Psychiatrie
Antidépresseurs : le syndrome de sevrage pas aussi sévère que rapporté auparavant
Ces dernières années, les risques associés au sevrage des antidépresseurs ont fait grand bruit. Une nouvelle étude affirme que ces études sont probablement exagérées : 2 semaines après l’arrêt, la majorité des patients n’ont qu’un seul symptôme de sevrage, et c’est le plus souvent un vertige fugace.

- marog-pixcells/istock
Le sevrage des antidépresseurs est un enjeu majeur dans la littérature, car il peut être confondu avec une rechute dépressive. Des symptômes de sevrage (anxiété, irritabilité, troubles du sommeil, somatisations) ont été rapportés comme intenses et prolongés, notamment avec les ISRS (inhibiteurs sélectifs de la recapture de la sérotonine). De nombreux patients pourraient même développer une dépendance psychologique, aggravée par un manque d’accompagnement médical.
L’analyse groupée de 50 essais randomisés (17 828 participants, 67 % de femmes, âge moyen 44 ans) a comparé, via l’échelle DESS (Discontinuation-Emergent Signs and Symptoms), l’arrêt brutal d’un antidépresseur à sa poursuite ou à un placebo. À J7, l’écart moyen atteint 0,31 écart-type (IC à 95 % 0,23-0,39), soit l’équivalent d’un symptôme de plus, bien en-deçà du seuil de syndrome cliniquement significatif (≥ 4 signes).
Les scores s’infléchissent dès la seconde semaine (SMD 0,13) et aucun lien n’apparaît avec une aggravation de l’humeur : la survenue ultérieure de tristesse relève donc plutôt d’une rechute dépressive que d’un effet de sevrage. L’étude est publiée dans JAMA Psychiatry.
Vertiges et nausées dominent, mais tolérance globalement favorable
Dans les quinze jours suivant l’arrêt de l’antidépresseur, quatre manifestations associées au sevrage se distinguent par rapport au placebo : vertige (OR 5,52 ; RD 6,24 %), nausée (OR 3,16 ; RD 2,9 %), vertige (OR 6,40) et anxiété (OR 3,15). Aucune majoration n’est observée pour fatigue, paresthésies, tremblements ou douleurs.

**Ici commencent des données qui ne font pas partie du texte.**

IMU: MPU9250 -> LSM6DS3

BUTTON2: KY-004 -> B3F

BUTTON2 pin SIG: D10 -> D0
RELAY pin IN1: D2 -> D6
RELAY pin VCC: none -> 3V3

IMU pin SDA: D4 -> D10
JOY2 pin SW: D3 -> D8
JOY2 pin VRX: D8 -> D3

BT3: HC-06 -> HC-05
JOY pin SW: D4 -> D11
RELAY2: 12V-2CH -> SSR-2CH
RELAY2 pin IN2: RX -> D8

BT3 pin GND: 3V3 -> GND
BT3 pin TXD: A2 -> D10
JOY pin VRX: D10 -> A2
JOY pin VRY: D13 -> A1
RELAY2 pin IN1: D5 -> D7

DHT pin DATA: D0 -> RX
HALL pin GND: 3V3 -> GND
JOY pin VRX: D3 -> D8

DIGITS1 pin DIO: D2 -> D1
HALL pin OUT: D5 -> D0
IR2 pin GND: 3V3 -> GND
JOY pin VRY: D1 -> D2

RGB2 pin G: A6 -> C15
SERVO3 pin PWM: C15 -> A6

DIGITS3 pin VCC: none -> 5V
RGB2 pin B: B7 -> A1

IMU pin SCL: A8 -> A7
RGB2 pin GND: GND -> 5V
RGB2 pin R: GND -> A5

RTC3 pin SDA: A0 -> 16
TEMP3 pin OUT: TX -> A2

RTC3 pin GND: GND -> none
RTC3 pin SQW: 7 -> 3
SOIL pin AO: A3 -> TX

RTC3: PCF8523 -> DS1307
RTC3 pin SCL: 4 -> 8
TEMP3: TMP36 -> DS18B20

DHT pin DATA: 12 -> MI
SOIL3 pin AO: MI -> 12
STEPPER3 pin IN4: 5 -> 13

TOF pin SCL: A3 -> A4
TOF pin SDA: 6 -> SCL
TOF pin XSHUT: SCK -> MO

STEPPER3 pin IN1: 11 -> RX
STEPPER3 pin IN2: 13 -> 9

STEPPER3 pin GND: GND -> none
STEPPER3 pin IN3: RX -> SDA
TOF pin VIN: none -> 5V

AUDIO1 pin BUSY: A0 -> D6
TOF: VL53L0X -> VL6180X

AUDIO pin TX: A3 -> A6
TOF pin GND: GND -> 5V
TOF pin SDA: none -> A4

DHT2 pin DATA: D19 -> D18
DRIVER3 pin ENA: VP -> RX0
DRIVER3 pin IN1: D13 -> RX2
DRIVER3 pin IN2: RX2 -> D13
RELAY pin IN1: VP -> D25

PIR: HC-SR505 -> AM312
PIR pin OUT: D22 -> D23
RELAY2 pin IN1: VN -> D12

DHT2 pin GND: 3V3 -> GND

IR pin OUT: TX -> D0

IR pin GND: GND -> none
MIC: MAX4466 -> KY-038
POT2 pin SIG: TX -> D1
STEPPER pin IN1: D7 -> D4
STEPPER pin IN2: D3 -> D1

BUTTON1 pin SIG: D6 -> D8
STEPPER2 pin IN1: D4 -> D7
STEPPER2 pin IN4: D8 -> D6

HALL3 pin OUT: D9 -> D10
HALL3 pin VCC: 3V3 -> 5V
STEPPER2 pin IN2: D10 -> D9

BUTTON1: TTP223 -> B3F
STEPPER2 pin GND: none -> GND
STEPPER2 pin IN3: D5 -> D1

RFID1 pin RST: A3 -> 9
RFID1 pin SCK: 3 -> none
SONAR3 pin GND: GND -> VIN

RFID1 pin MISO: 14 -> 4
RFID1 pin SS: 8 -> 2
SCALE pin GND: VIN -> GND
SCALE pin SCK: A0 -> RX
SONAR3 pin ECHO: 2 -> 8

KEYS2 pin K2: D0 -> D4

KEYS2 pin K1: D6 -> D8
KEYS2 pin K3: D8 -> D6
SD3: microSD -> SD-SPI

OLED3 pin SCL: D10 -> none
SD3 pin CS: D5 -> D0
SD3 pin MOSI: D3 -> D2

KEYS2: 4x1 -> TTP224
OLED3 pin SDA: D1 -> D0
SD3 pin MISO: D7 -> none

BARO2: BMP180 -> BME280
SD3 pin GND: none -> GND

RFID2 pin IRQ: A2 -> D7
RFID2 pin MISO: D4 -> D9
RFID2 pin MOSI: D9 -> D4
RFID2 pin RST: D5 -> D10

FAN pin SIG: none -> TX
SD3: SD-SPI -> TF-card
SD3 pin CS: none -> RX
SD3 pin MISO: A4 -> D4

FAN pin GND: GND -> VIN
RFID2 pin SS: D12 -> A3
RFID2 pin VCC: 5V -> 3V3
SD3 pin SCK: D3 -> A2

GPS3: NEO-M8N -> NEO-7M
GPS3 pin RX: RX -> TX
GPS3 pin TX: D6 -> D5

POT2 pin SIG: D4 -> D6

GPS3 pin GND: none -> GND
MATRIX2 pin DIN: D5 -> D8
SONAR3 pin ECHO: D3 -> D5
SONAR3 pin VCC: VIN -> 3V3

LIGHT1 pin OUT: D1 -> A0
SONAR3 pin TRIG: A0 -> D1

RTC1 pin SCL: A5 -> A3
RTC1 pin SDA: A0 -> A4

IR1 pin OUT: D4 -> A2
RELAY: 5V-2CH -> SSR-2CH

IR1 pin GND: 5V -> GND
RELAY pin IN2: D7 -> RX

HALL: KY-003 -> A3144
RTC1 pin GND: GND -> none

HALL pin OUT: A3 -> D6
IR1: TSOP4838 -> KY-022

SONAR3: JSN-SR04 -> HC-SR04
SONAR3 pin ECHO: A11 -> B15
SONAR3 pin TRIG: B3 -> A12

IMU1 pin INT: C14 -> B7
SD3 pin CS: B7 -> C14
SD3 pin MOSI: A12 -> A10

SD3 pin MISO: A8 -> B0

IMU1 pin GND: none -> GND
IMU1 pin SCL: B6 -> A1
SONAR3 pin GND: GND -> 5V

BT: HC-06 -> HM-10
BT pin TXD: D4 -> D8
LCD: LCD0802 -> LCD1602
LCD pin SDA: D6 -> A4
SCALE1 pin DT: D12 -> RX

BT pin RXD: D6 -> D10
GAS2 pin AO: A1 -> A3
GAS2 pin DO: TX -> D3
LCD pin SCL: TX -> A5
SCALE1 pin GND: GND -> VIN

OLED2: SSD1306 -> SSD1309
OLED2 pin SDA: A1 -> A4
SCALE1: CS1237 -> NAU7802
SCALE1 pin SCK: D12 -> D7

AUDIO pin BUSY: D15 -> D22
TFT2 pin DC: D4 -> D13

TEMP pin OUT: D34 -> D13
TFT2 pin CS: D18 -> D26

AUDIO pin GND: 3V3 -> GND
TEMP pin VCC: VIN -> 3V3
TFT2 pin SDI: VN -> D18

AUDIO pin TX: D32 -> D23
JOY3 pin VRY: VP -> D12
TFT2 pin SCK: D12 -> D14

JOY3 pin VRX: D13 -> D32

Les IRSNa rapides (venlafaxine, desvenlafaxine) concentrent la majorité des effets, avec jusqu’à 17,5 % de vertiges après arrêt de la venlafaxine. À l’inverse, la vortioxétine n’entraîne pas plus de symptômes que le placebo. Ni la durée de traitement, ni la méthode d’arrêt (réduction sur une semaine vs arrêt brusque) n’influencent la fréquence des signes, bien que les études aient testé peu de schémas de réduction prolongée.
Des données issues d’essais contrôlés courts : quelles conséquences pratiques ?
Les résultats proviennent de d’essais randomisés européens et nord-américaines, avec un suivi de 1 jour à 52 semaines, et un recours à des échelles standardisées ou aux effets indésirables déclarés. L’inclusion d’onze jeux de données non publiées renforce la puissance, mais la sous-représentation des molécules avec les demi-vies les plus longues (fluoxétine) et des patients polytraités ou âgés, limite la généralisabilité.
Selon les auteurs, la méta-analyse plaide pour informer les patients que la gêne liée à l’arrêt est habituellement modeste, précoce et autolimitée, sans impact sur l’humeur. Un sevrage prolongé n’apparaît justifié qu’en cas de traitement par venlafaxine/desvenlafaxine ou d’anxiété anticipatoire marquée. Les cliniciens doivent surtout assurer une surveillance de l’état dépressif entre un et six mois, période de rechute potentielle. Les recherches futures devront évaluer des protocoles de décroissance, inclure les nouvelles molécules (dextrométhorphane-bupropion, gepirone) et intégrer des cohortes plus diversifiées pour affiner une stratégie de sevrage utilisable en situation réelle.